Tuesday 1 January 2013

ROBIN HOOD

(Ridley Scott, 2010)

While there is an unmistakeable whiff of something very much like contractual obligation about Robin Hood, that does not mean it is without its pleasures. It is that rare beast, a Summer Blockbuster aimed mostly at grown-ups. As such its extremely wordy - the machinations detailed in the opening act in order to set up the plot are nothing if not torturous, as Dukes plot with Kings who betray Barons and double-cross cousins against the backdrop of Anglo-French tension, political infighting and taxation disputes. All this happens while we are still getting to know the principals, Robin Longstride, a Northern Archer campaigning in France with King Richard the Lionheart (Danny Huston, tearing lumps of ham off with his bare hands) , and Marion Locksley (Cate Blanchett), an independent war widow who runs the lands owned by her infirm father-in-law (Max Von Sydow). They eventually meet after much complication, and finally Robin learns who he is and what his destiny must be. Strangely, considering its title, this is not really a "Robin Hood" film.

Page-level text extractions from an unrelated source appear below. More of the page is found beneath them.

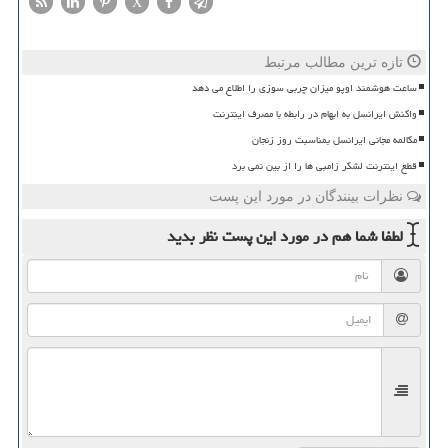
X
تازه ترین مطالب مرتبط
ساعت هوشمند اوپو میزان چربی سوزی را اطلاع می دهد
واکنش ایرانسل به ابهام در رابطه با مصرف اینترنت
مکالمه مجانی ایرانسل بمناسبت روز زنجان
قطع اینترنت لشکر زامبی ها را از بین نمی برد
نظرات بینندگان در مورد این پست
لطفا شما هم
در مورد این پست
نظر بدید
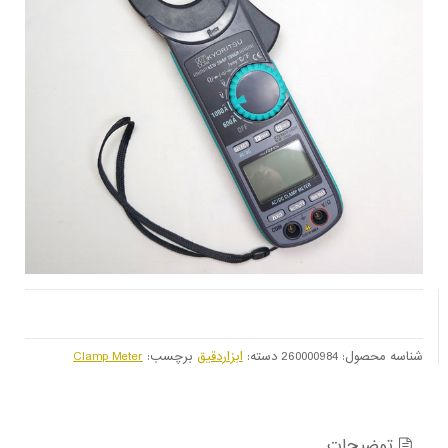
شناسه محصول:
260000984
دسته:
ابزاردقیق
برچسب:
Clamp Meter
توضیحات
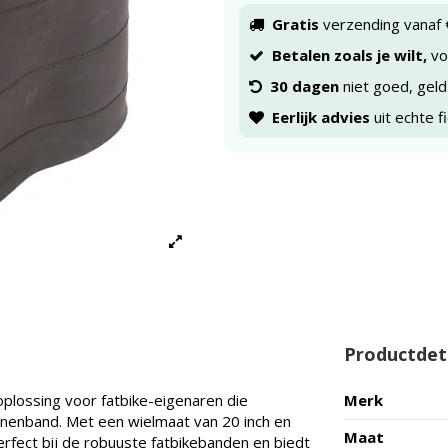
Gratis
verzending vanaf 
Betalen zoals je wilt,
voo
30 dagen
niet goed, geld
Eerlijk advies
uit echte f
Productdet
oplossing voor fatbike-eigenaren die
Merk
enband. Met een wielmaat van 20 inch en
Maat
rfect bij de robuuste fatbikebanden en biedt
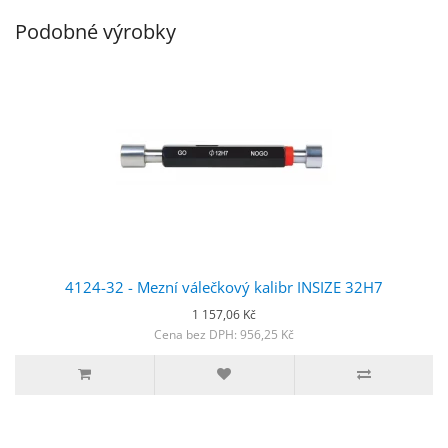
Podobné výrobky
4124-32 - Mezní válečkový kalibr INSIZE 32H7
1 157,06 Kč
Cena bez DPH: 956,25 Kč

It ends just as Robin and his Merry (more bawdy, in this case) Men become outlaws, pursued by the Sheriff of Nottingham (an underused Matthew MacFadyen) and enemy to King John (Oscar Isaac, terrifically loathsome throughout) and living at one with nature in Sherwood Forest.
Before that it feels almost as if Scott and screenwriter Brian Helgeland had in mind a different story altogether, and decided to link it with the Robin Hood legend just because they could.

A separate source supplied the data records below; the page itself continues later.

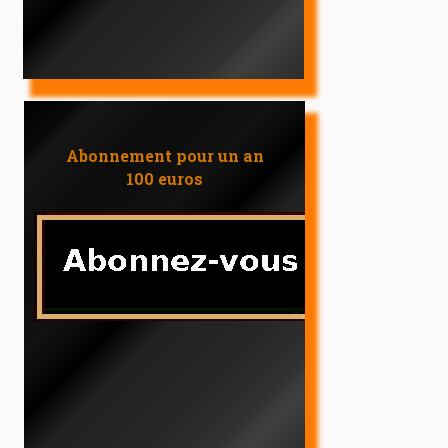
Abonnement pour un an
100 euros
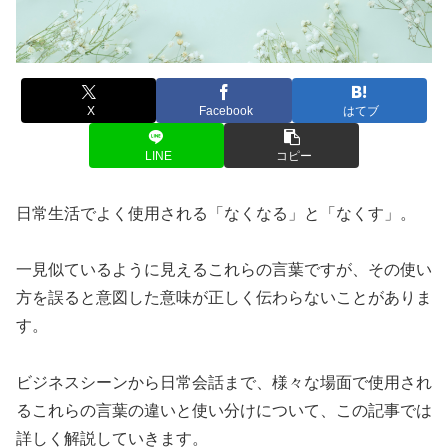
X
Facebook
はてブ
LINE
コピー
日常生活でよく使用される「なくなる」と「なくす」。
一見似ているように見えるこれらの言葉ですが、その使い
方を誤ると意図した意味が正しく伝わらないことがありま
す。
ビジネスシーンから日常会話まで、様々な場面で使用され
るこれらの言葉の違いと使い分けについて、この記事では
詳しく解説していきます。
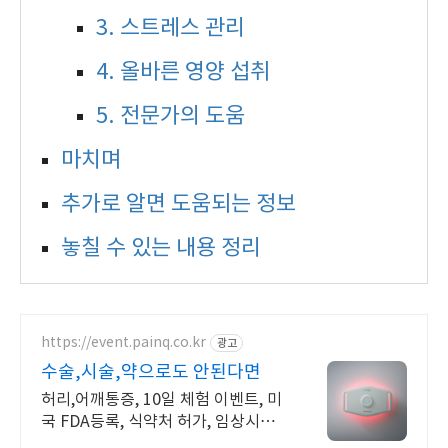
3. 스트레스 관리
4. 올바른 영양 섭취
5. 전문가의 도움
마치며
추가로 알면 도움되는 정보
놓칠 수 있는 내용 정리
https://event.painq.co.kr
광고
수술,시술,약으로도 안된다면
허리,어깨통증, 10일 체험 이벤트, 미
국 FDA등록, 식약처 허가, 임상시험
완료 페인큐 하나로 허리부터 무릎까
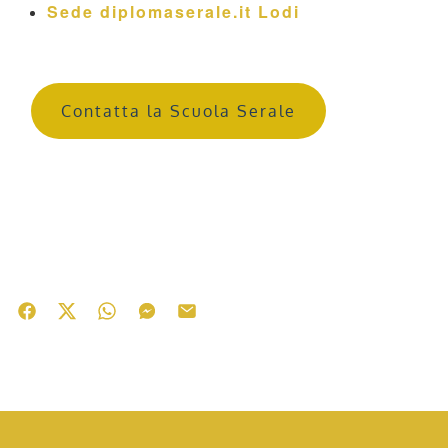
Sede diplomaserale.it Lodi
Contatta la Scuola Serale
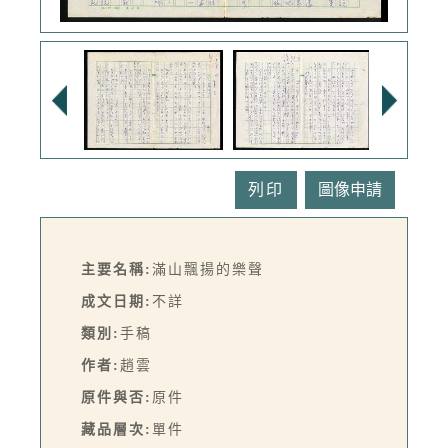
列印
主要名稱:
滿山飄揚的樂聲
成文日期:
不詳
類別:
手稿
作者:
趙雲
原件與否:
原件
藏品層次:
單件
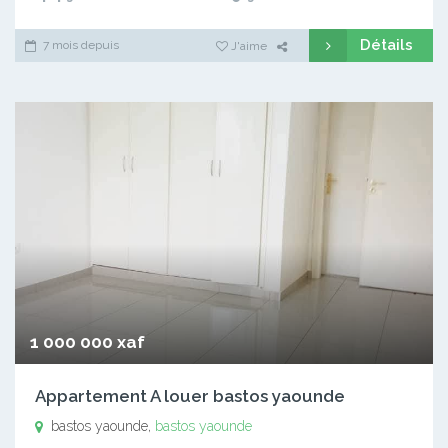
Détails
7 mois depuis
J'aime
1 000 000 xaf
Appartement A louer bastos yaounde
bastos yaounde,
bastos yaounde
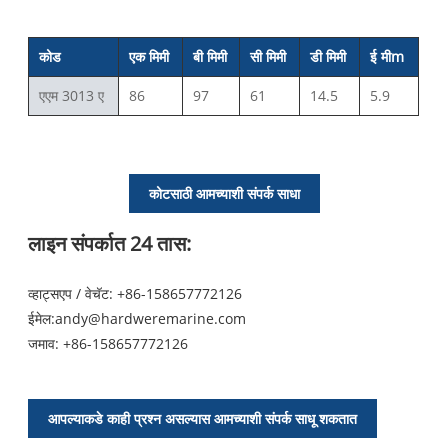
कोड
एक मिमी
बी मिमी
सी मिमी
डी मिमी
ई मी
m
एएम 3013 ए
86
97
61
14.5
5.9
कोटसाठी आमच्याशी संपर्क साधा
लाइन संपर्कात 24 तास:
व्हाट्सएप / वेचॅट: +86-158657772126
ईमेल:
andy@hardweremarine.com
जमाव:
+86-158657772126
आपल्याकडे काही प्रश्न असल्यास आमच्याशी संपर्क साधू शकतात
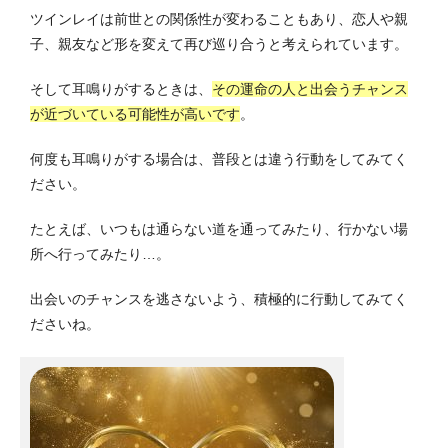
ツインレイは前世との関係性が変わることもあり、恋人や親
子、親友など形を変えて再び巡り合うと考えられています。
そして耳鳴りがするときは、
その運命の人と出会うチャンス
が近づいている可能性が高いです
。
何度も耳鳴りがする場合は、普段とは違う行動をしてみてく
ださい。
たとえば、いつもは通らない道を通ってみたり、行かない場
所へ行ってみたり…。
出会いのチャンスを逃さないよう、積極的に行動してみてく
ださいね。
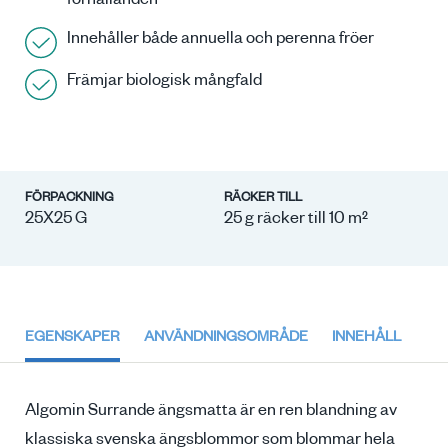
förhållanden
Innehåller både annuella och perenna fröer
Främjar biologisk mångfald
FÖRPACKNING
RÄCKER TILL
25X25 G
25 g räcker till 10 m²
EGENSKAPER
ANVÄNDNINGSOMRÅDE
INNEHÅLL
Algomin Surrande ängsmatta är en ren blandning av
klassiska svenska ängsblommor som blommar hela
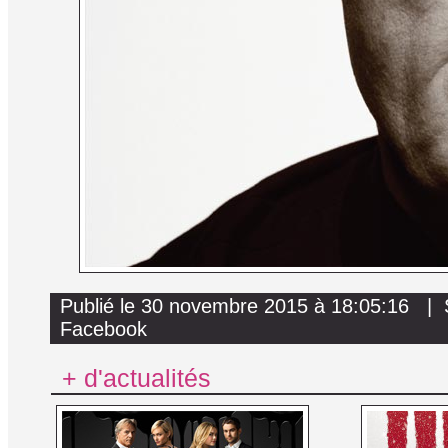
Publié le 30 novembre 2015 à 18:05:16 | 
Facebook
+ d'actualités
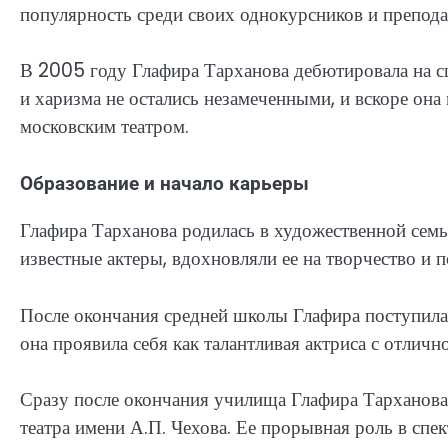
популярность среди своих однокурсников и препода
В 2005 году Глафира Тарханова дебютировала на сце
и харизма не остались незамеченными, и вскоре он
московским театром.
Образование и начало карьеры
Глафира Тарханова родилась в художественной семье
известные актеры, вдохновляли ее на творчество и
После окончания средней школы Глафира поступила
она проявила себя как талантливая актриса с отлич
Сразу после окончания училища Глафира Тарханова
театра имени А.П. Чехова. Ее прорывная роль в спе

The Robin Hood film it most resembles is Robin and Marian, Richard Lester's superb 1976 elegy for youth, love and heroism lost. That comparison does this film no favours, but it does borrow some of the gritty textures and much of the material with Richard Lionheart in France. Bizarrely it yokes all that to a plot centred around the Magna carta, recasting Robin as a more outright freedom fighter than most narratives do, and throwing in a massive battle on a beach for its climax.
Despite being about 45 minutes too long, it just about works. Scott understands this sort of Epic filmmaking, and nobody visualises it quite like him - this is a film full of casually beautiful shots and sequences, and cinematographer John Mathieson does some staggering work. There are battles and banquets, hissable villains aplenty and dashing heroism, and an incredibly classy cast in even the smallest roles, from Mark Strong as the main villain to William Hurt as a sympathetic court advisor.

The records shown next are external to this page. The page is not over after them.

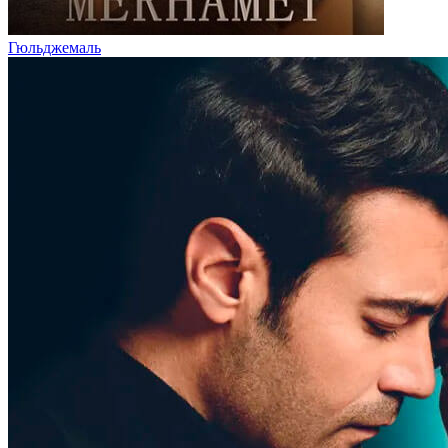
Гюльджемаль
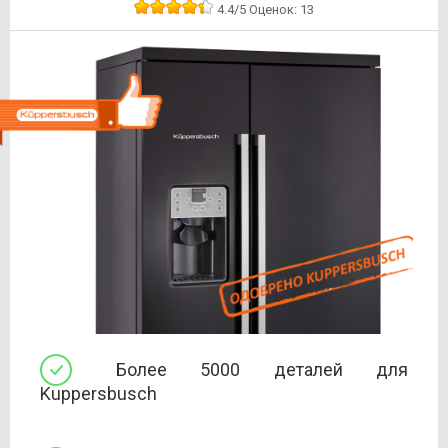
4.4
/5
Оценок:
13
Более 5000 деталей для
Kuppersbusch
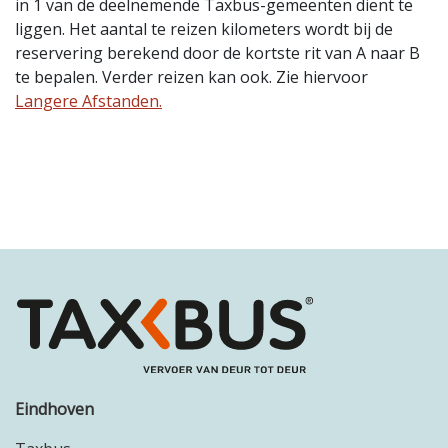
in 1 van de deelnemende Taxbus-gemeenten dient te
liggen. Het aantal te reizen kilometers wordt bij de
reservering berekend door de kortste rit van A naar B
te bepalen. Verder reizen kan ook. Zie hiervoor
Langere Afstanden.
Eindhoven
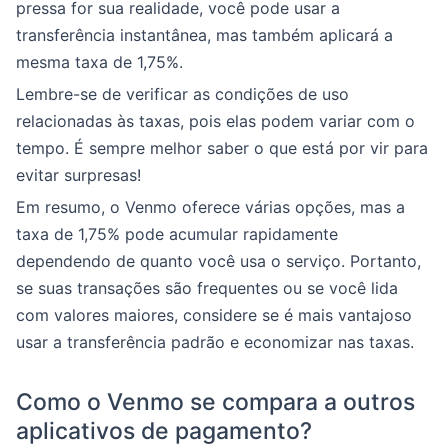
pressa for sua realidade, você pode usar a
transferência instantânea, mas também aplicará a
mesma taxa de 1,75%.
Lembre-se de verificar as condições de uso
relacionadas às taxas, pois elas podem variar com o
tempo. É sempre melhor saber o que está por vir para
evitar surpresas!
Em resumo, o Venmo oferece várias opções, mas a
taxa de 1,75% pode acumular rapidamente
dependendo de quanto você usa o serviço. Portanto,
se suas transações são frequentes ou se você lida
com valores maiores, considere se é mais vantajoso
usar a transferência padrão e economizar nas taxas.
Como o Venmo se compara a outros
aplicativos de pagamento?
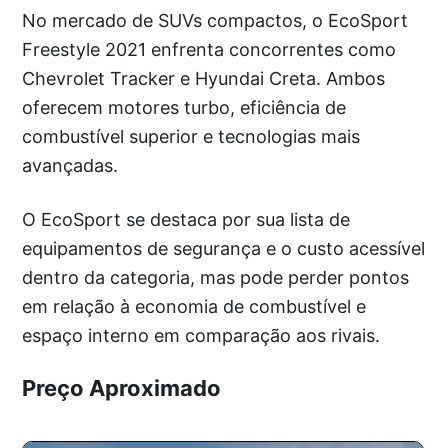
No mercado de SUVs compactos, o EcoSport
Freestyle 2021 enfrenta concorrentes como
Chevrolet Tracker e Hyundai Creta. Ambos
oferecem motores turbo, eficiência de
combustível superior e tecnologias mais
avançadas.
O EcoSport se destaca por sua lista de
equipamentos de segurança e o custo acessível
dentro da categoria, mas pode perder pontos
em relação à economia de combustível e
espaço interno em comparação aos rivais.
Preço Aproximado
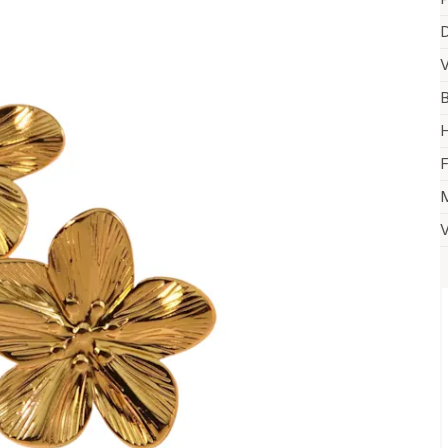
D
V
B
H
F
M
V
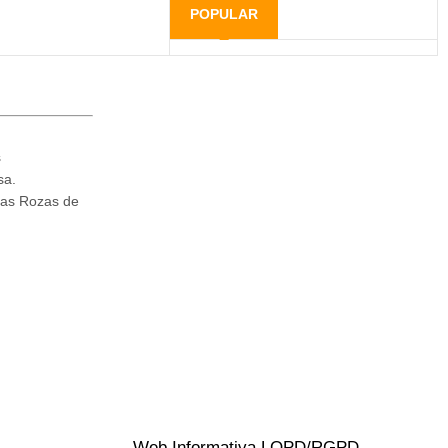
POPULAR
s
sa.
Las Rozas de
Web Informativa LOPD/RGPD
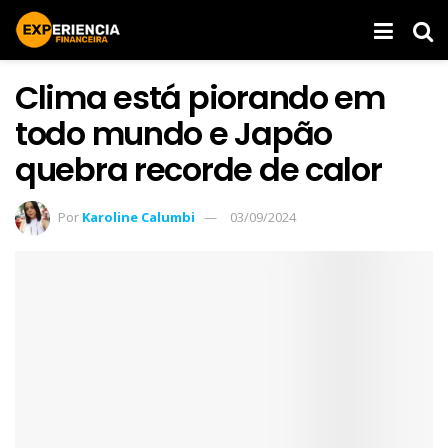
Clima está piorando em
todo mundo e Japão
quebra recorde de calor
Por
Karoline Calumbi
03/09/2024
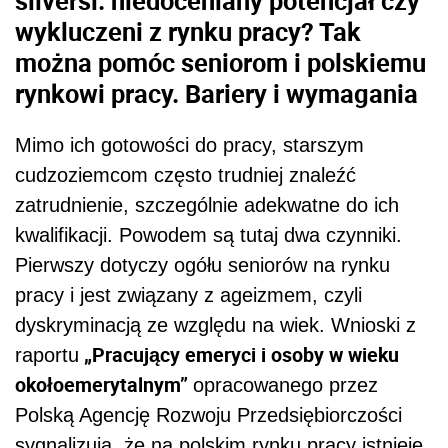
wykluczeni z rynku pracy? Tak
można pomóc seniorom i polskiemu
rynkowi pracy. Bariery i wymagania
Mimo ich gotowości do pracy, starszym
cudzoziemcom często trudniej znaleźć
zatrudnienie, szczególnie adekwatne do ich
kwalifikacji. Powodem są tutaj dwa czynniki.
Pierwszy dotyczy ogółu seniorów na rynku
pracy i jest związany z ageizmem, czyli
dyskryminacją ze względu na wiek. Wnioski z
„Pracujący emeryci i osoby w wieku
raportu
okołoemerytalnym”
opracowanego przez
Polską Agencję Rozwoju Przedsiębiorczości
sygnalizują, że na polskim rynku pracy istnieje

But this sort of thing really rests upon the leads; and Crowe and Blanchett make an extremely convincing and likeable couple. Crowe can do this sort of macho hero role in his sleep, and though his accent is all over the British Isles, he is one of the only movie stars we have who has true star quality and actual acting ability, and he combines them here. He and Blanchett - that rarity, a leading lady around his age - have significant chemistry, and she is just as powerful and commanding as he is.
Even when all the mayhem around them is clattering awkwardly along,  an obviously impersonal corporate product and something of a mess from a director capable of so much more, the leads keep the focus intimate and real, and the film benefits massively from that.